Five considerations when moving into new markets
1. Identify the right markets
First, prioritize markets that fit your company’s strengths and where there are synergies. Don’t focus solely on the hottest trends or new areas of interest. Then identify the proper mix of products and services that can best meet customer needs in a way that creates scalable growth. As your portfolio and market focus evolve, the competitive set will change so prepare a response to new rivals as part of your strategy.
2. Recalibrate the go-to-market model
Consider how new business models can impact your sales channel strategies, especially if you are pursuing inorganic growth. Keep customer needs at the center of your plan by developing a future sales strategy aligned to how products and services will be sold (e.g., separately, as a bundle or a subscription service). Similarly, reconsider indirect channels as they evolve to account for new customers, capabilities and selling models.

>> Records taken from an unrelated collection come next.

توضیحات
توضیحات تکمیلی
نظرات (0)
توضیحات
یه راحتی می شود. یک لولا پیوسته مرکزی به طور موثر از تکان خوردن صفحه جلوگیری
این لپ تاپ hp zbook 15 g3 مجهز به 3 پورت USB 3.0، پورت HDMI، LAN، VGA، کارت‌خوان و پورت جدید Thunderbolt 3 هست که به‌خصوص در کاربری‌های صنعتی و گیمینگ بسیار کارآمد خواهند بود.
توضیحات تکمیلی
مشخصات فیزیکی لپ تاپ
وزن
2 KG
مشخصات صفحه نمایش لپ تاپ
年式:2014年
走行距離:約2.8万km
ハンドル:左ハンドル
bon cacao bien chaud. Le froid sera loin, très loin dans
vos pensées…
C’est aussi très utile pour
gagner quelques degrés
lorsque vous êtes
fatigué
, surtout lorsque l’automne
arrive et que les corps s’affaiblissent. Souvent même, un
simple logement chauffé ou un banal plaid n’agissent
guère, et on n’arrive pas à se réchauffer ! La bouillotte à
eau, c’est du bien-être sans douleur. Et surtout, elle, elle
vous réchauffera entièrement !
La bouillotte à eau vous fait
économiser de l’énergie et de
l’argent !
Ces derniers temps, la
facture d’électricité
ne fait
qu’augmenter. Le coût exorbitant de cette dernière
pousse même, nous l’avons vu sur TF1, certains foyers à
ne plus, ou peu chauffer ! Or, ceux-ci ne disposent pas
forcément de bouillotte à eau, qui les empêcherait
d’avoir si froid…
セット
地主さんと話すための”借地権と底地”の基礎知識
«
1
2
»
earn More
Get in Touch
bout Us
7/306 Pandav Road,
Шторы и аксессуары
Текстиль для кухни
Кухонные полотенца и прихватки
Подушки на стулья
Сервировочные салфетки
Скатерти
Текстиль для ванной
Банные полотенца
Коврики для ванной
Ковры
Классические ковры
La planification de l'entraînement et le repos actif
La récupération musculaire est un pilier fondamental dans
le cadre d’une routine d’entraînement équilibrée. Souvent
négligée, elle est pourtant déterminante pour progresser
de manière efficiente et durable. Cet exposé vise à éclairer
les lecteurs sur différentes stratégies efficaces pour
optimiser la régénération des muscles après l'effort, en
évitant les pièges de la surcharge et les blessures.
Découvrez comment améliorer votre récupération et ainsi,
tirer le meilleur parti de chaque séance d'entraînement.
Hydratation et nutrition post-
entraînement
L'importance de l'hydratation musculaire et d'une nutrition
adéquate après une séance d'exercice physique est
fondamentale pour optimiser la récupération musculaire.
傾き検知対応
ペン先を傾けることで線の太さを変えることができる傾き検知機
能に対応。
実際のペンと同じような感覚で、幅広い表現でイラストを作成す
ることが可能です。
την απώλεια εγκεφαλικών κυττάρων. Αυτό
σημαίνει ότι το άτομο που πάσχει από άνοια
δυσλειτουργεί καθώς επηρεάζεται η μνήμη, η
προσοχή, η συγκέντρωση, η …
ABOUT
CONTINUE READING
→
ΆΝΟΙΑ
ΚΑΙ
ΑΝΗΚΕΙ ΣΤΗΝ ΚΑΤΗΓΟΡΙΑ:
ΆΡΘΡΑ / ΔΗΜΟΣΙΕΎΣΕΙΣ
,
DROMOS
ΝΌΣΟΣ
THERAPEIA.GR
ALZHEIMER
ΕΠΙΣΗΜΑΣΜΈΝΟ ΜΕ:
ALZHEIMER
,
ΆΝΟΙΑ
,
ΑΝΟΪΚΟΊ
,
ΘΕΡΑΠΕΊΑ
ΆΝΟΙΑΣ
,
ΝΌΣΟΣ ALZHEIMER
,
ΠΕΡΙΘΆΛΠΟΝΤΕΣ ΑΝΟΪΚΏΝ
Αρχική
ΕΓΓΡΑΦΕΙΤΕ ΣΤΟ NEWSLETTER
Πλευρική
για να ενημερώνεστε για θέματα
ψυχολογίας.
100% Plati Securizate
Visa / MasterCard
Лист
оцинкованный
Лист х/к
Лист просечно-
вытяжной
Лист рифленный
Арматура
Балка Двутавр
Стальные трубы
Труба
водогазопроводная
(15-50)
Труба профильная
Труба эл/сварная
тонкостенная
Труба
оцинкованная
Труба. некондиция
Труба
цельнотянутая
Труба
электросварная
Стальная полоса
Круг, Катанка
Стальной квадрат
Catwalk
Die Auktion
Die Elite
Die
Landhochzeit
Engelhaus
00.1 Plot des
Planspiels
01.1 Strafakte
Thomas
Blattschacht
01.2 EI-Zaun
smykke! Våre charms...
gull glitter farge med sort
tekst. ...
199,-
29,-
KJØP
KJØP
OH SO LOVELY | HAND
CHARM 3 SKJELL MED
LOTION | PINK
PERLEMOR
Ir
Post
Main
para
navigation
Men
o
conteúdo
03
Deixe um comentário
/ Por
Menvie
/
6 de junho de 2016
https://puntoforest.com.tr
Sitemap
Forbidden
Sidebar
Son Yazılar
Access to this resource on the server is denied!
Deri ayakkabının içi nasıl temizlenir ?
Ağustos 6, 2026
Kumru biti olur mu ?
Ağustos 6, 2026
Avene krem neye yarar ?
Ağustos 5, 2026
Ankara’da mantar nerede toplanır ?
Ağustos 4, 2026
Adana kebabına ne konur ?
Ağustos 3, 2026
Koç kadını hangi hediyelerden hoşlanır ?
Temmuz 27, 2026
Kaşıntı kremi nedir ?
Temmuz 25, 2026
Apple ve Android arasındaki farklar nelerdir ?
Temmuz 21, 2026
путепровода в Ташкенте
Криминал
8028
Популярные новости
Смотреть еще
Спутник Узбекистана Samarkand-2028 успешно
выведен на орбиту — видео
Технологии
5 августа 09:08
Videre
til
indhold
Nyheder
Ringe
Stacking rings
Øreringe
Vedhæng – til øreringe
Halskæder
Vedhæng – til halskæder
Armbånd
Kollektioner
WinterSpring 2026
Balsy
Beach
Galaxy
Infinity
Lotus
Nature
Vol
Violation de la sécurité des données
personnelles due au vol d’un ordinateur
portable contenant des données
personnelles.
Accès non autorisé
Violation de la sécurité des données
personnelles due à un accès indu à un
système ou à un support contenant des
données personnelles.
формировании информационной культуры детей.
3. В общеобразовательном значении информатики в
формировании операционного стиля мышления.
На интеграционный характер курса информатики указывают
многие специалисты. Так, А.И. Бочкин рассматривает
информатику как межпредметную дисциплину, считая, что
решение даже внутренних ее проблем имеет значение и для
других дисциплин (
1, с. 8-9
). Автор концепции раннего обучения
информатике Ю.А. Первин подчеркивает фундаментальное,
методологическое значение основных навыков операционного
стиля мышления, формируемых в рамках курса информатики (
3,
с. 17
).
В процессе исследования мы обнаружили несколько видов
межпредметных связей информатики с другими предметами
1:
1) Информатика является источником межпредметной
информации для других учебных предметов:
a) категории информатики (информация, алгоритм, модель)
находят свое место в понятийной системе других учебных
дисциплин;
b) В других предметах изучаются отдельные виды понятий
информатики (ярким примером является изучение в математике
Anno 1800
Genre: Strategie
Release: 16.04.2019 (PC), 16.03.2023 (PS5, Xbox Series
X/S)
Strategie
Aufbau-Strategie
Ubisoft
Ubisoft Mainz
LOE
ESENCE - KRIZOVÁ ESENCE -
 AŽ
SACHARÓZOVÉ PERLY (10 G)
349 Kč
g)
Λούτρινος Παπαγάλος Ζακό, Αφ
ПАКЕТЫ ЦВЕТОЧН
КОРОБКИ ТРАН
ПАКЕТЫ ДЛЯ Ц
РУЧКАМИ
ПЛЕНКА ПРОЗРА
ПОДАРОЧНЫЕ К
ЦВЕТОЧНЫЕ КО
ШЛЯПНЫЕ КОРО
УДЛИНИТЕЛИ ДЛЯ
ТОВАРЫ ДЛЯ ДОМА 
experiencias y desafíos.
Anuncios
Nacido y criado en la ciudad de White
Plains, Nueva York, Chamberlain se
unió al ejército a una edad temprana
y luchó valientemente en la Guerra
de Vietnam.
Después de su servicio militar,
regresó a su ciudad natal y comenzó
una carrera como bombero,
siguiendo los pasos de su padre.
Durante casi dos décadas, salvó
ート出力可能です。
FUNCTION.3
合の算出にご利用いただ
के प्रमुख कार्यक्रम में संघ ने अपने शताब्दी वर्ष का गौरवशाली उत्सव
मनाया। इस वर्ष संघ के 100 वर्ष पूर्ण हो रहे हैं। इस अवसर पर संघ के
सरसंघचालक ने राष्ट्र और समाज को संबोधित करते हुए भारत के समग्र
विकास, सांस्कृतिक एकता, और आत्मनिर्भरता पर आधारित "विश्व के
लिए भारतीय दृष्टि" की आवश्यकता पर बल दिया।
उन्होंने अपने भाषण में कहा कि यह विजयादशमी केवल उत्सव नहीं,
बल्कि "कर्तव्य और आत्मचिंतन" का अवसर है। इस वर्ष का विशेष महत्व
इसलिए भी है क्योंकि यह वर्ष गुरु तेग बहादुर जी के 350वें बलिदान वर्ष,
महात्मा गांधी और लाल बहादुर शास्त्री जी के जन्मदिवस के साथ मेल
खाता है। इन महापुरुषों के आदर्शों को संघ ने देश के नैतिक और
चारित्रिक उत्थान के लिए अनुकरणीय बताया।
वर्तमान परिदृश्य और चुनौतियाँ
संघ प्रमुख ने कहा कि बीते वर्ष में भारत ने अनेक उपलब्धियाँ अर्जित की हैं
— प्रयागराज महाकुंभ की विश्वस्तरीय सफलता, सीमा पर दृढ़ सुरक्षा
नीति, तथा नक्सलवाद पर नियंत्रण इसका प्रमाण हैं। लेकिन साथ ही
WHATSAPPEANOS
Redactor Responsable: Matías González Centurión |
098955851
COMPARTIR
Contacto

3. Redesign your pricing strategy and monetization model
Invest time up front to understand value drivers of the new portfolio, market and customer segments. Success depends on change management and commercial discipline, especially with salesforces from different markets. Require conditionality in your discounting and build a plan that you can enforce. Finally, enhance pricing analytics to measure true customer profitability and enable salespeople with insights to accelerate growth.
4. Enable “controlled failure” and bold changes
For example, go-to-market teams may need to rethink how they bring a broader set of offerings to customers, and leaders may need to prepare for longer sales cycles. R&D teams may need to pivot product investments toward the company’s new mission and purpose.